北海道八雲町の八雲総合病院で月経不順に処方されていた薬が漫然と処方されていたために患者さんが血栓症(おそらく脳梗塞)の合併症を負ったため町を訴えていた裁判で、裁判所は訴えをみとめ1億9400万円の賠償を支払う判決を言い渡したそうです。

 

処方されていた薬はピルだと思いますが、ピルは血栓を形成しやすいことは産婦人科の医者でなくても常識です。また片頭痛などに使用されるイミグランも血栓症を発症しやすいことはよく知られています。そのためイミグランを処方する際は心筋梗塞や脳梗塞の既往がないこと、ピルを服用していないことを患者さんに確認して使用しなくてはいけません。

私の知り合いの医師でピルを服用している時に、イミグランを使用し軽度の脳梗塞を発症した人がいます。医師の不養生ですね。

 

最近では「ラスミジタン」などの新しい片頭痛薬が開発されており、血栓歴のある患者さんにも片頭痛治療ができるようになりました。

━━━━━━━━

作業指示: 提示文で名前が挙げられている薬を、漏れなくすべて列挙してください。 上記の提示文の内容のみを根拠としてください。

保存済みデータ項目:
━━━━━━━━

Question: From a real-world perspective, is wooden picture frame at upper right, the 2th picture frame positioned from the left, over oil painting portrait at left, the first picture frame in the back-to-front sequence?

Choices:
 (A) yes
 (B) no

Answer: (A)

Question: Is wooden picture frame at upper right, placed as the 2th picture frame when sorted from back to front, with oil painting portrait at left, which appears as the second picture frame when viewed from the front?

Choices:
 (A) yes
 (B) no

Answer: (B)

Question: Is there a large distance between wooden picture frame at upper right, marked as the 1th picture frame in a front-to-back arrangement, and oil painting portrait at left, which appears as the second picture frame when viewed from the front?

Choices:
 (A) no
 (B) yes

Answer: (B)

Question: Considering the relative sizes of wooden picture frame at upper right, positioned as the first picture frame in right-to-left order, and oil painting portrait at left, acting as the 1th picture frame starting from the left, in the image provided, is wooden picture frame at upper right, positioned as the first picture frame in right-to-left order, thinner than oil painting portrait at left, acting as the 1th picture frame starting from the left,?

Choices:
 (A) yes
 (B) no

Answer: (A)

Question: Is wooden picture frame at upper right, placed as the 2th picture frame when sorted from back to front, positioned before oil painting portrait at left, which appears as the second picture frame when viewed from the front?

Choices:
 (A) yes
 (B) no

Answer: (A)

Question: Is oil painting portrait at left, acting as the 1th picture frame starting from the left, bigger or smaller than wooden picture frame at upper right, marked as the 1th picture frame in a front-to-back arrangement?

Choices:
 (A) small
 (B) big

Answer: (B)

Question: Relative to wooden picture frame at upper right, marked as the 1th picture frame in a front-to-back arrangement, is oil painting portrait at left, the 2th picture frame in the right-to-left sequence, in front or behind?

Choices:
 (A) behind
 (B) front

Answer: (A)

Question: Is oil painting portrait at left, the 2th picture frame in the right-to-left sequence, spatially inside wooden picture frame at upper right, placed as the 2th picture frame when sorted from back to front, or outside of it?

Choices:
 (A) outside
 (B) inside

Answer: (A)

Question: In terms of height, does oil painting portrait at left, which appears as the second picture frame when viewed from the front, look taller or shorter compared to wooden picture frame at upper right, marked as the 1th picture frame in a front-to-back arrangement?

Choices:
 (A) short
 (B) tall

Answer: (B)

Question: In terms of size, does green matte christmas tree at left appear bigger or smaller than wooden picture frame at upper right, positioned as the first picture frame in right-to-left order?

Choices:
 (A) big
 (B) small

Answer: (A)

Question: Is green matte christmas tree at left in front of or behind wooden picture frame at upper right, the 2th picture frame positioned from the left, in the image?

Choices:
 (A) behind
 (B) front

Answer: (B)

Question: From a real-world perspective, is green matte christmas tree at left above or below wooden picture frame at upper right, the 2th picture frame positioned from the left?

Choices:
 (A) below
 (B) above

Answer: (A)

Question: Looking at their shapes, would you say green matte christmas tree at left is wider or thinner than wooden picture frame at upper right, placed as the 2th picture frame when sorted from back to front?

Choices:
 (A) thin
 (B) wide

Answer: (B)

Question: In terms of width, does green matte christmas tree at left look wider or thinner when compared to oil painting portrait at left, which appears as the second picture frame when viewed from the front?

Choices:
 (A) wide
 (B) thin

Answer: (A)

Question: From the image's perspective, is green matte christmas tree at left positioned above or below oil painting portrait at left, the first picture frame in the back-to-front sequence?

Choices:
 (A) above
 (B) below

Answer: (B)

━━━━━━━━

演習解答: ピル、イミグラン、ラスミジタン